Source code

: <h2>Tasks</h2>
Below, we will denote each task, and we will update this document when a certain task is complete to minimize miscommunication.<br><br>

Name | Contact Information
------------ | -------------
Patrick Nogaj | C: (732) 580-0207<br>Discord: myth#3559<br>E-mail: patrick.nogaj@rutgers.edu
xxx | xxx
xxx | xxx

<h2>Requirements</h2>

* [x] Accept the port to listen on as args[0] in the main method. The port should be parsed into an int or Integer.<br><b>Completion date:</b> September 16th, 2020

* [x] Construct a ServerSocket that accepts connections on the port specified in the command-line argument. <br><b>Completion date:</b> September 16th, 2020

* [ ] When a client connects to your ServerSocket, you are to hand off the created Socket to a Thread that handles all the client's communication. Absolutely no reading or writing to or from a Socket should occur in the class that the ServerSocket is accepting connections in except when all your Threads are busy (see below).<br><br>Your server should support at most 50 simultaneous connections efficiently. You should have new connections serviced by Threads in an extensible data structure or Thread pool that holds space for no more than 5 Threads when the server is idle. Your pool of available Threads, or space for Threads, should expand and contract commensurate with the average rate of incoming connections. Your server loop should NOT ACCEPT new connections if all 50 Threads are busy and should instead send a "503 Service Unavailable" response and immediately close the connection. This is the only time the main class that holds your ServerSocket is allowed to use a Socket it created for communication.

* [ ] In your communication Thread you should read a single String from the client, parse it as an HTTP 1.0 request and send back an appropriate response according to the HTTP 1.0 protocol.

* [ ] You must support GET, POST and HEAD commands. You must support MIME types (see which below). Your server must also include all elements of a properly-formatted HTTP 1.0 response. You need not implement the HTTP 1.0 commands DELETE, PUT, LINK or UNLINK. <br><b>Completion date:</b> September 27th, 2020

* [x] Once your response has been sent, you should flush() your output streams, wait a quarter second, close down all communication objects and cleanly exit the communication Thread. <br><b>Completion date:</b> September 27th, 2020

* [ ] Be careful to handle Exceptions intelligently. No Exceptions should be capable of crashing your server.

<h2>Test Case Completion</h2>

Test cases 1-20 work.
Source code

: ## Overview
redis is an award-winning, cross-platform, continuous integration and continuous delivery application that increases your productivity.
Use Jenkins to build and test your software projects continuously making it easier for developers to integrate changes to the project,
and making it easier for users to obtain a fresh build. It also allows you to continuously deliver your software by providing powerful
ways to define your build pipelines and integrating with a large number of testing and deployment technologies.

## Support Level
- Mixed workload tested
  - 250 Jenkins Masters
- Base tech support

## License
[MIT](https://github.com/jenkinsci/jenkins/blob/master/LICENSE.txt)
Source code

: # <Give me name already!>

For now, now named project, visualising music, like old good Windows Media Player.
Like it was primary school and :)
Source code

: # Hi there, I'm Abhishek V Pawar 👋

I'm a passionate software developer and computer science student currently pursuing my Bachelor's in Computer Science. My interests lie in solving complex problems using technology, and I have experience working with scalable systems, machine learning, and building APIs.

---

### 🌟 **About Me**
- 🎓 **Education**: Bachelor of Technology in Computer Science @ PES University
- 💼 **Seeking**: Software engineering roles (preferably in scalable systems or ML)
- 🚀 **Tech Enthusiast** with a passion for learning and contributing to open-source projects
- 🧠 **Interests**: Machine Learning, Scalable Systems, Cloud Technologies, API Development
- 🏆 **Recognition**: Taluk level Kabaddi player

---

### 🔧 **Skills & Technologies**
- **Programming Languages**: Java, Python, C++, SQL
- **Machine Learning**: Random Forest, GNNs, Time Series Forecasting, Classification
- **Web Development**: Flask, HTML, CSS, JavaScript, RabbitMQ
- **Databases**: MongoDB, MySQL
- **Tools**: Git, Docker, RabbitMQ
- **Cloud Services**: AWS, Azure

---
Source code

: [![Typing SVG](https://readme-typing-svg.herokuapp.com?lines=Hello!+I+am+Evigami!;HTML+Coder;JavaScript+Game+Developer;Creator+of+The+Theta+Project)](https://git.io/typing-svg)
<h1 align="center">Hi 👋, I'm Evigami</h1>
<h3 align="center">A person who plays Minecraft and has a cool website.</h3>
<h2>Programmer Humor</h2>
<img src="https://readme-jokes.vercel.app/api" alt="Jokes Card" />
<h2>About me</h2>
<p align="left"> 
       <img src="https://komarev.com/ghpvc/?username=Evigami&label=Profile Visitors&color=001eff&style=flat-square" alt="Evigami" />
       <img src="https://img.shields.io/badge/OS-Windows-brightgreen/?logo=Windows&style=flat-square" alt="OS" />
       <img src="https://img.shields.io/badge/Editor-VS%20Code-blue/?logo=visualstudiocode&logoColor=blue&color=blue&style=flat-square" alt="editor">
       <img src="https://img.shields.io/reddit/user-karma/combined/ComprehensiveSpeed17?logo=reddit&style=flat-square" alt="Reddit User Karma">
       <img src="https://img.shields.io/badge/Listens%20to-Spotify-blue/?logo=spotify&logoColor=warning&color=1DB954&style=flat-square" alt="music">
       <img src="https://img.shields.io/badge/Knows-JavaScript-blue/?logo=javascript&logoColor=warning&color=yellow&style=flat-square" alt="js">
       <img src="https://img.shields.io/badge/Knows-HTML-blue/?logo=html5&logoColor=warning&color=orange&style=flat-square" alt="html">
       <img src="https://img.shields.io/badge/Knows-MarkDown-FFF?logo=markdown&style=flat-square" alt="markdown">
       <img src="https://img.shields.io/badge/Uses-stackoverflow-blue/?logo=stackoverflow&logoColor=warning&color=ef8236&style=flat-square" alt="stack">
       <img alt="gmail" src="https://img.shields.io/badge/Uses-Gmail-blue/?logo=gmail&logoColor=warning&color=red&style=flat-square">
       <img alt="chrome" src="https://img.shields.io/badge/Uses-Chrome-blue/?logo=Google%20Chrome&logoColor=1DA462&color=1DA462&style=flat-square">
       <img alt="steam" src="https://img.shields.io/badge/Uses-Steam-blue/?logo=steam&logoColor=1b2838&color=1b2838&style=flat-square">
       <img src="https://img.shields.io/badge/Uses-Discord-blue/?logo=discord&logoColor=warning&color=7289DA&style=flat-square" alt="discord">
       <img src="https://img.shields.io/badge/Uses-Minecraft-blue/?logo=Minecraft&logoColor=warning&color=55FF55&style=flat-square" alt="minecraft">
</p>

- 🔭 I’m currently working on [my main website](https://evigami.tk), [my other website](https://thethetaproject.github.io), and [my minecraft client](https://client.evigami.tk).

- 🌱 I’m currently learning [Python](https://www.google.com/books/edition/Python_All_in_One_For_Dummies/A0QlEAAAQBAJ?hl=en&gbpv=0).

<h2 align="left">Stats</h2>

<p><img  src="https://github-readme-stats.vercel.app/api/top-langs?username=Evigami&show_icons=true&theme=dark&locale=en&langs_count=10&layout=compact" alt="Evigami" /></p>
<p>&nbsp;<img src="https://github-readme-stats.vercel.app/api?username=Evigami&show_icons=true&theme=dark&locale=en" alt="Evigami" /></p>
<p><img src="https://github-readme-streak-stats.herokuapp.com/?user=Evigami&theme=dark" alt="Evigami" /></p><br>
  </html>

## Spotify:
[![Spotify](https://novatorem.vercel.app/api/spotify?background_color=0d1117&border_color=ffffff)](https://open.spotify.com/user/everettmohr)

——

* What the task asks *
In the listing above, reproduce the first line and each one after it through the line that contains "HTTP 1.0 protocol.".

* Task answer *
Source code

: <h2>Tasks</h2>
Below, we will denote each task, and we will update this document when a certain task is complete to minimize miscommunication.<br><br>

Name | Contact Information
------------ | -------------
Patrick Nogaj | C: (732) 580-0207<br>Discord: myth#3559<br>E-mail: patrick.nogaj@rutgers.edu
xxx | xxx
xxx | xxx

<h2>Requirements</h2>

* [x] Accept the port to listen on as args[0] in the main method. The port should be parsed into an int or Integer.<br><b>Completion date:</b> September 16th, 2020

* [x] Construct a ServerSocket that accepts connections on the port specified in the command-line argument. <br><b>Completion date:</b> September 16th, 2020

* [ ] When a client connects to your ServerSocket, you are to hand off the created Socket to a Thread that handles all the client's communication. Absolutely no reading or writing to or from a Socket should occur in the class that the ServerSocket is accepting connections in except when all your Threads are busy (see below).<br><br>Your server should support at most 50 simultaneous connections efficiently. You should have new connections serviced by Threads in an extensible data structure or Thread pool that holds space for no more than 5 Threads when the server is idle. Your pool of available Threads, or space for Threads, should expand and contract commensurate with the average rate of incoming connections. Your server loop should NOT ACCEPT new connections if all 50 Threads are busy and should instead send a "503 Service Unavailable" response and immediately close the connection. This is the only time the main class that holds your ServerSocket is allowed to use a Socket it created for communication.

* [ ] In your communication Thread you should read a single String from the client, parse it as an HTTP 1.0 request and send back an appropriate response according to the HTTP 1.0 protocol.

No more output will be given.